▶ PROVIDED DATA:
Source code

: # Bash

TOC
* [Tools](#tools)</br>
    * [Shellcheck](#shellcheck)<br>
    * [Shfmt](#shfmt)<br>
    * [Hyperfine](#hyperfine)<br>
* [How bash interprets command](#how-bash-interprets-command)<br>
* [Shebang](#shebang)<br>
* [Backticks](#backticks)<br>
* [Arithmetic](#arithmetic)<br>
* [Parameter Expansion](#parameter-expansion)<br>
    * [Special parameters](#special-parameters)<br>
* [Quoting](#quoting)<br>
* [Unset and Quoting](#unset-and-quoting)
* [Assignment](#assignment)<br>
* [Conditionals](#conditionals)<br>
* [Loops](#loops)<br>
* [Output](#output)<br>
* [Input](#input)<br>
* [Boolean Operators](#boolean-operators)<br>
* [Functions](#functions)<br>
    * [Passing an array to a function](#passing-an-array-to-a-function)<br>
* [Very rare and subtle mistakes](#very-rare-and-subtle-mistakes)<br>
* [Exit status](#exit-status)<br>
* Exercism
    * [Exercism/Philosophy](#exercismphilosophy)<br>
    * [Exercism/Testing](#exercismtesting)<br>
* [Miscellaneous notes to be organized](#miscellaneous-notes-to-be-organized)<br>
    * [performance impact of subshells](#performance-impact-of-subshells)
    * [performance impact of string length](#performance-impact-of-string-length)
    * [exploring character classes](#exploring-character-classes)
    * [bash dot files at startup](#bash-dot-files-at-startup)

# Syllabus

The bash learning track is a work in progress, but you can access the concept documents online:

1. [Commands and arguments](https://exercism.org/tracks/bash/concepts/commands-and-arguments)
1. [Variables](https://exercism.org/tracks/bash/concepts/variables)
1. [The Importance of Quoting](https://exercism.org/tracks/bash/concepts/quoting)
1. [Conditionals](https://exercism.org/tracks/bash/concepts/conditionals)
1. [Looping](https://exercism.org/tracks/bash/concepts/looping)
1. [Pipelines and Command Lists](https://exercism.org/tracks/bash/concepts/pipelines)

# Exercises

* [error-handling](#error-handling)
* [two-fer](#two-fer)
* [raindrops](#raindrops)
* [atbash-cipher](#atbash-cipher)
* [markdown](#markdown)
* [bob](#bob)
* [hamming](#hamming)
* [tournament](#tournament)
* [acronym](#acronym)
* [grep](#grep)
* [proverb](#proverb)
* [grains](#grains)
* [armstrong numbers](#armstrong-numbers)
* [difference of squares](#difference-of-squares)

▶ WHAT THE TASK REQUIRES:
Whenever the string "performance" shows up in a line above, copy that line.

▶ WRITTEN RESPONSE:
    * [performance impact of subshells](#performance-impact-of-subshells)
    * [performance impact of string length](#performance-impact-of-string-length)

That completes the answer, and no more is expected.